Yo seguí caminando, con la esperanza al principio de que lo que dejaba atrás me hubiera liberado del rumor estrepitoso. Vana esperanza, pues no di el primer paso y ya rodaban unos contra otros los fragmentos de aquella cantera desmoronada. Aquel ruido no era una frase, no contenía una proposición, pero si quería saber lo que era, tenía que trasladarlo a una frase, tarea que emprendí justo a tiempo de evitar darme de bruces contra un tamarindo. "Eso es un rumor estrepitoso", me dije, lo que no impidió que eso siguiera sonando, y resultaba ser además una tautología. Seguí intentándolo: "Eso no es un dolor de tripas", "eso no es ni Mahoma ni la montaña", 2eso no es fruto de tu conciencia". ¡Albricias!, ¡cómo no lo había pensado antes! Puesto que había dejado atrás a la conciencia buscando su objetivo con la señorita en topless, era evidente que el rumor estrepitoso nada tenía que ver con aquélla. La solución consistía en actuar por exclusión, e ir dejando caer cosas de las frases a medida que me fuera encontrando con señoritas en topless.

Dejé caer todo. Llegué a la conclusión de que mis cosas eran muy seductoras cuando trataban de buscar un significado, pero no hubo forma de que mi molinillo interior se callara. Había alcanzado el vacío interior, desprendido de todo en aquella mi vía purgativa, y el descacharre seguía sonándome entero. Y entonces, sí, señores, entonces lo vi y se calló todo. No fue una frase, fue una visión. Una visión desoladora. ¿Cómo se puede trasladar una visión a una frase, de forma que pueda ser comunicable? Ese es un viejo problema, y el asunto se agrava si la visión consiste justamente en la imposibilidad de construir una frase.
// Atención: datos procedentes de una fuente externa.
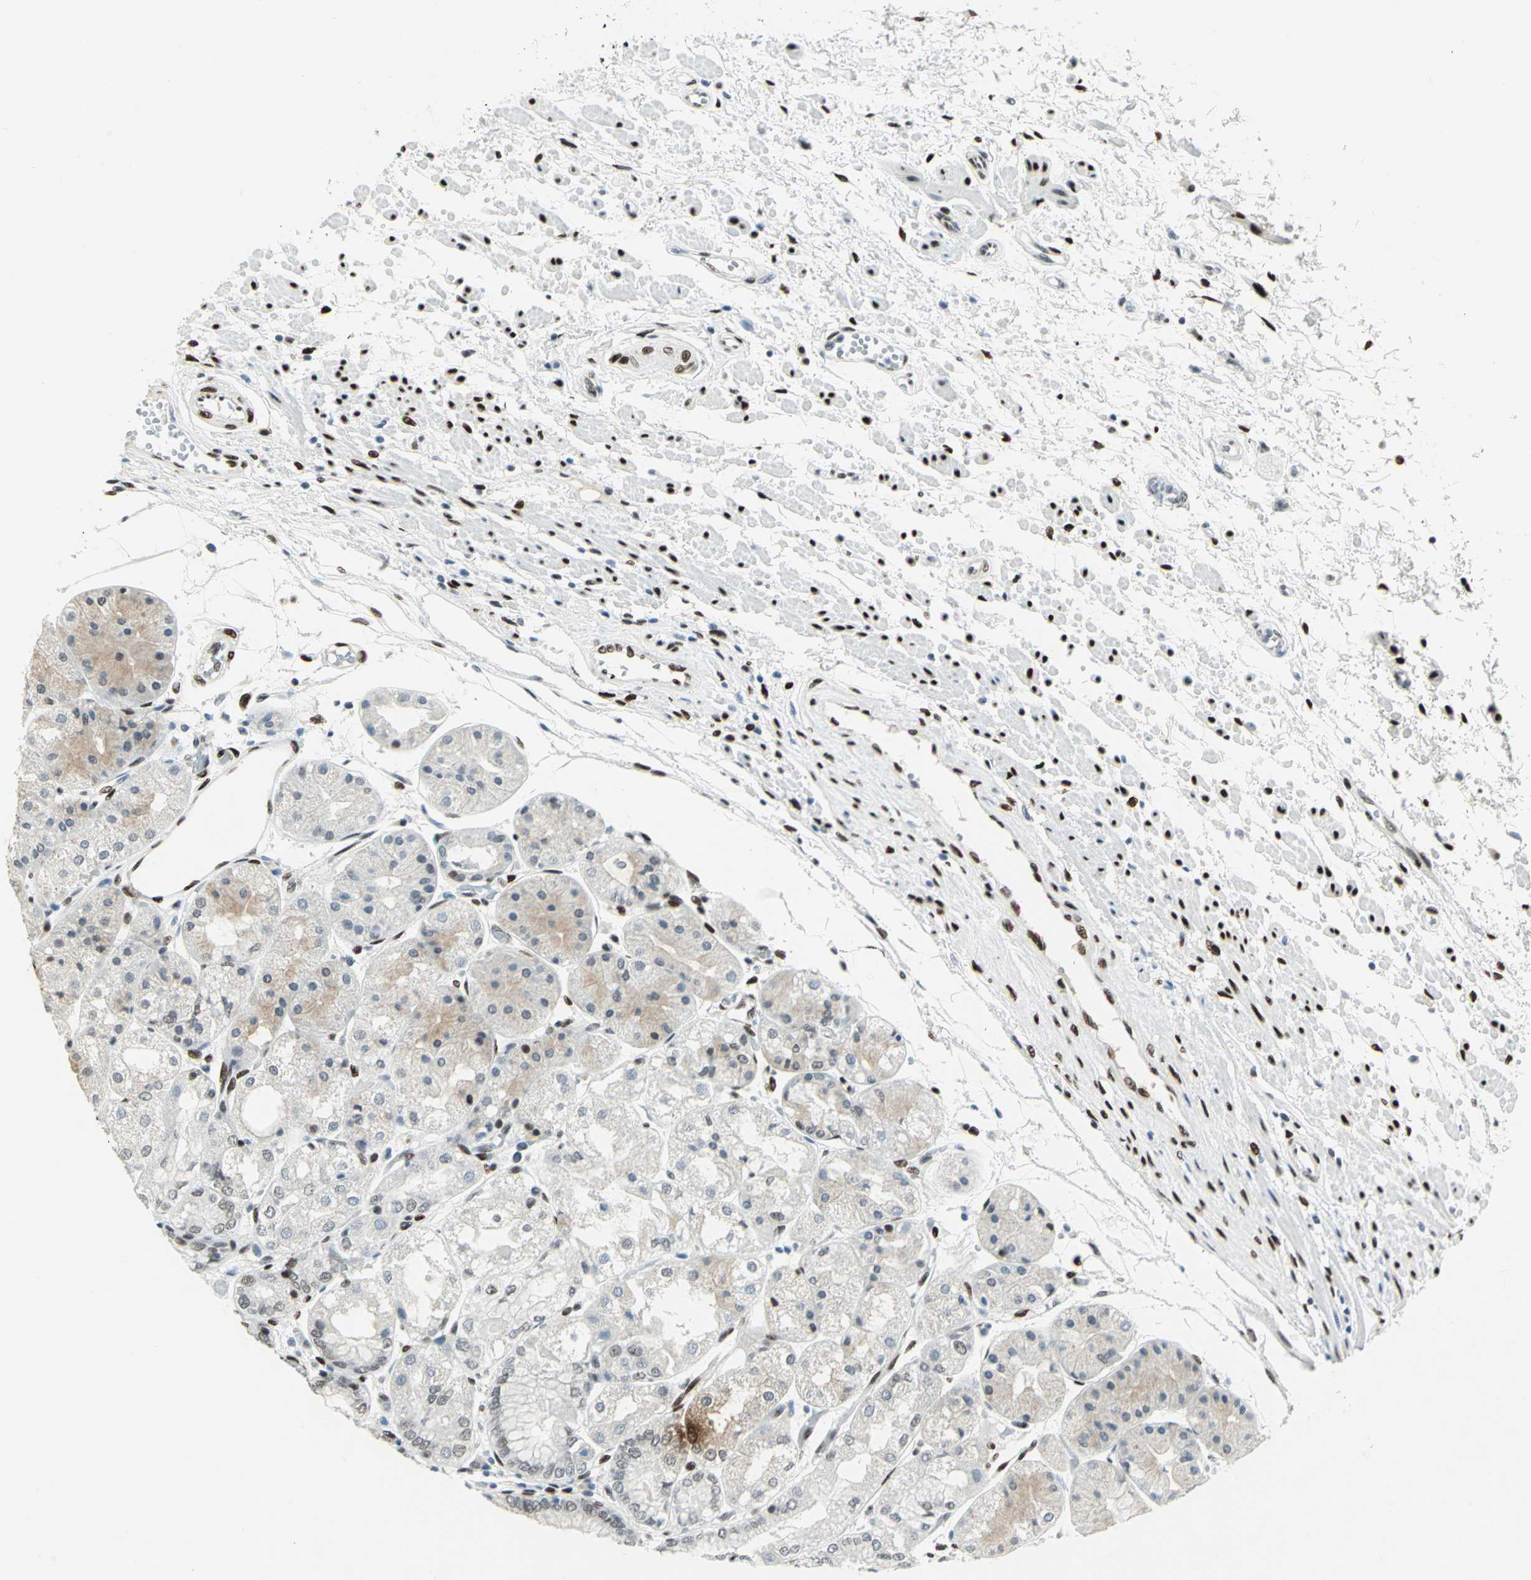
{"staining": {"intensity": "moderate", "quantity": "25%-75%", "location": "cytoplasmic/membranous,nuclear"}, "tissue": "stomach", "cell_type": "Glandular cells", "image_type": "normal", "snomed": [{"axis": "morphology", "description": "Normal tissue, NOS"}, {"axis": "topography", "description": "Stomach, upper"}], "caption": "Brown immunohistochemical staining in unremarkable human stomach shows moderate cytoplasmic/membranous,nuclear staining in approximately 25%-75% of glandular cells.", "gene": "MEIS2", "patient": {"sex": "male", "age": 72}}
Intentaré explicárselo lo mejor que pueda: eran mis rostros del corazón los que chocaban entre sí cada vez que se iniciaba mi frase.

Concluí de todo ello que el logro de mi vida consistía en haber conseguido que hablar y doler fueran una misma cosa, y que ése era el amparo que me había otorgado mi nación. No esperé a encontrarme con otra señorita en topless. Tenía junto a mí a un tío en taparrabos y le descargué la palabra nación para que se la fumara. Mi rumor estrepitoso cesó de inmediato. Ignoro si a él le sonaron las tripas o le sonó el Eusko gudariak y se le alegró el termómetro. Alabado sea.